Published Thursday, 21 March 2013
The boy cannot be identified. (© UTV)
Senior judges held that it was a necessary step for the PSNI to release a series of images of suspects to local newspapers.
Lawyers for the boy, 14, claimed the decision, taken after sustained street violence at a city interface in the summer of 2010, breached his right to privacy.
But Lord Chief Justice Sir Declan Morgan said: "I am satisfied, however, that in this case the balance came down firmly in favour of the publication of the photographs."
Images of youths suspected of involvement in the disorder appeared in the press during a police initiative known as Operation Exposure.

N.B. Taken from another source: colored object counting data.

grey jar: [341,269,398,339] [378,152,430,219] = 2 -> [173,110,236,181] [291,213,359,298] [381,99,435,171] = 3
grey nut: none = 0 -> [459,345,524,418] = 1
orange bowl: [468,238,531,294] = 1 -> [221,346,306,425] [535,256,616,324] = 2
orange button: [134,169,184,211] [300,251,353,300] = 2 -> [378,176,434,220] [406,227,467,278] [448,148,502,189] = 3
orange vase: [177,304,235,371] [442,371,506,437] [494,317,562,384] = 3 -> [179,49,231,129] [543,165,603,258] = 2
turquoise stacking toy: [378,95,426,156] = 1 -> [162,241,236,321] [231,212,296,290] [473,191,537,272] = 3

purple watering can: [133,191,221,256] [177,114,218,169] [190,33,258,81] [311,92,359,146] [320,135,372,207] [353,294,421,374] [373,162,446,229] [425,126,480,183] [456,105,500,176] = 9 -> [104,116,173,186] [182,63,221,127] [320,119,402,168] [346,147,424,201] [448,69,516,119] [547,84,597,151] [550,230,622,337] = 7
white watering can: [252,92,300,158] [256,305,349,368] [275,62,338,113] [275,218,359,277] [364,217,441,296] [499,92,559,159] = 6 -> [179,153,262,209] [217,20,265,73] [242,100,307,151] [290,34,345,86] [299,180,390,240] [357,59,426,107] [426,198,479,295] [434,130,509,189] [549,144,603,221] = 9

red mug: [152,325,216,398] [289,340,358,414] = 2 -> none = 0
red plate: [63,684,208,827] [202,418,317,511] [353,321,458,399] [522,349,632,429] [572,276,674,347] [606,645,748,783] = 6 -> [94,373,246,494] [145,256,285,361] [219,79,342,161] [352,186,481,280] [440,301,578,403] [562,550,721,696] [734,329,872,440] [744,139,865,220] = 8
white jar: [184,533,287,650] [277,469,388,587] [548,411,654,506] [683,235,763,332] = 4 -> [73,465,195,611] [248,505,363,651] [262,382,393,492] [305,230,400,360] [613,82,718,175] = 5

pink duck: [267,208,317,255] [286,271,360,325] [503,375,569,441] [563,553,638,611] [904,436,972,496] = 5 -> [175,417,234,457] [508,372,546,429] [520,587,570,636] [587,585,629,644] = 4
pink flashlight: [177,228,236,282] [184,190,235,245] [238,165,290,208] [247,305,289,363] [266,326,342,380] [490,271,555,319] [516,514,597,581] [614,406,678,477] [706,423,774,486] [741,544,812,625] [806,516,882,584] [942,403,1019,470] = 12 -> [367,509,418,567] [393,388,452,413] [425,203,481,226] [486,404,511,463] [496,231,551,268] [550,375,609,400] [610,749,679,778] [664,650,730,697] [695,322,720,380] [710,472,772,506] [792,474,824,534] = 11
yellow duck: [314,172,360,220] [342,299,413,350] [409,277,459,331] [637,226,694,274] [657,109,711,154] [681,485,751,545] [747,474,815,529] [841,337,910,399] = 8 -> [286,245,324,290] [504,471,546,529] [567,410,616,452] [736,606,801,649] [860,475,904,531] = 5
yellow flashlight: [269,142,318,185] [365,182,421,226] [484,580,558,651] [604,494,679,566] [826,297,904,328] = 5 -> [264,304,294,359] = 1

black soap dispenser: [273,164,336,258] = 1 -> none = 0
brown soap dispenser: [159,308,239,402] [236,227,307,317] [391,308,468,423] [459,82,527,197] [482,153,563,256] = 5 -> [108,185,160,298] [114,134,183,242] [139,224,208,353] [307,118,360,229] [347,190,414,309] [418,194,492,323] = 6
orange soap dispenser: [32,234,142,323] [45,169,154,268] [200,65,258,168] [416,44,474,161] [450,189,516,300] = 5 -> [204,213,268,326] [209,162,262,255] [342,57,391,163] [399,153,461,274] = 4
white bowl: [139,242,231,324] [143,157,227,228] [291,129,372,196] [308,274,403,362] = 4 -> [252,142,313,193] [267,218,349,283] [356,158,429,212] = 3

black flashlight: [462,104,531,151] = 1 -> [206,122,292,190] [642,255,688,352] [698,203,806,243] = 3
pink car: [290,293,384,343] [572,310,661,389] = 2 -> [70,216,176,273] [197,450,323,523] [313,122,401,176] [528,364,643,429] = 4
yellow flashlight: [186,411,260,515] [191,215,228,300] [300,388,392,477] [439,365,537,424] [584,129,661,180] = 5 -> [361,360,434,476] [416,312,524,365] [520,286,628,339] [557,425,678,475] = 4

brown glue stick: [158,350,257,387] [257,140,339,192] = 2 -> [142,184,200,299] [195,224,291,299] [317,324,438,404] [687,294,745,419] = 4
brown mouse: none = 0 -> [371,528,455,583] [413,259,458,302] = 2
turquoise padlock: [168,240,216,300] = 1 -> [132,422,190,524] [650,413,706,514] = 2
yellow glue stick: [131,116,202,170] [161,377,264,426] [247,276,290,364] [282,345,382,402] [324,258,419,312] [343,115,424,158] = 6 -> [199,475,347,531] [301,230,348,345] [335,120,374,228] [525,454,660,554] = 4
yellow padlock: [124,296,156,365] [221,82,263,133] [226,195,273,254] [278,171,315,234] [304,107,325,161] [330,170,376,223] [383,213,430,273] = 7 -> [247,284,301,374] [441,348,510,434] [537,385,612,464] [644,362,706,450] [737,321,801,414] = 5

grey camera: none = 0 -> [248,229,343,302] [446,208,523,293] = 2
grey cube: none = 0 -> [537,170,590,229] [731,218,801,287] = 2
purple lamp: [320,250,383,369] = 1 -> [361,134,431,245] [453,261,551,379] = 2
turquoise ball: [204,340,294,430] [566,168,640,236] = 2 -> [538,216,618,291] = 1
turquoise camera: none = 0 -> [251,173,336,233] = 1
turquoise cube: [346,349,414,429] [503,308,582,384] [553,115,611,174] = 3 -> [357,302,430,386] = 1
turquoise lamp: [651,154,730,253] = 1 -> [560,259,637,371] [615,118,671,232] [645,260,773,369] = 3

It followed three months of sectarian paint bombings, petrol bombings and missile attacks in the Fountain Street and Bishop Street areas.
Residents of a nearby nursing home were said to be too frightened to venture out, while community leaders reported having lost any control over the children involved.
The court heard how a phased release of images of the suspects led to a dramatic reduction in crime and disorder.
Thirty seven children and young people were identified.
Five were charged with offences and the rest entered into youth diversion or youth conferencing programmes.
The boy, who challenged the decision to publish his photo in two newspapers, cannot be identified.
His legal team sought to judicially review the PSNI, arguing that the operation was part of a name and shame policy without due process.
Sir Declan acknowledged the importance of protecting the welfare of children in the criminal justice system.
But in dismissing the challenge he set out a series of factors:
- the interface violence was persistent and exposed vulnerable people to fear and risk of injury
- the pressing need to bring the trouble to an end and identify those responsible
- detection by arresting at the scene was not feasible
- all other reasonably practical methods short of publishing the photos had been tried
- the need for early identification and to provide support and prevent re-offending among children involved in disorder.
He said: "I consider that the publication was necessary for the administration of justice and was not excessive in the circumstances."
The judge also rejected the characterisation of the operation as a name and shame policy.
"This was a process which was designed to protect the public by preventing re-offending and ensuring that the children involved were diverted if at all possible," he said.
"That reflected the need to protect the children and address their welfare in circumstances where they were exposed to sectarian public disorder.
"The risk of stigmatisation could not outweigh those factors."
Two other judges, Lord Justices Higgins and Coghlin, also dismissed the challenge.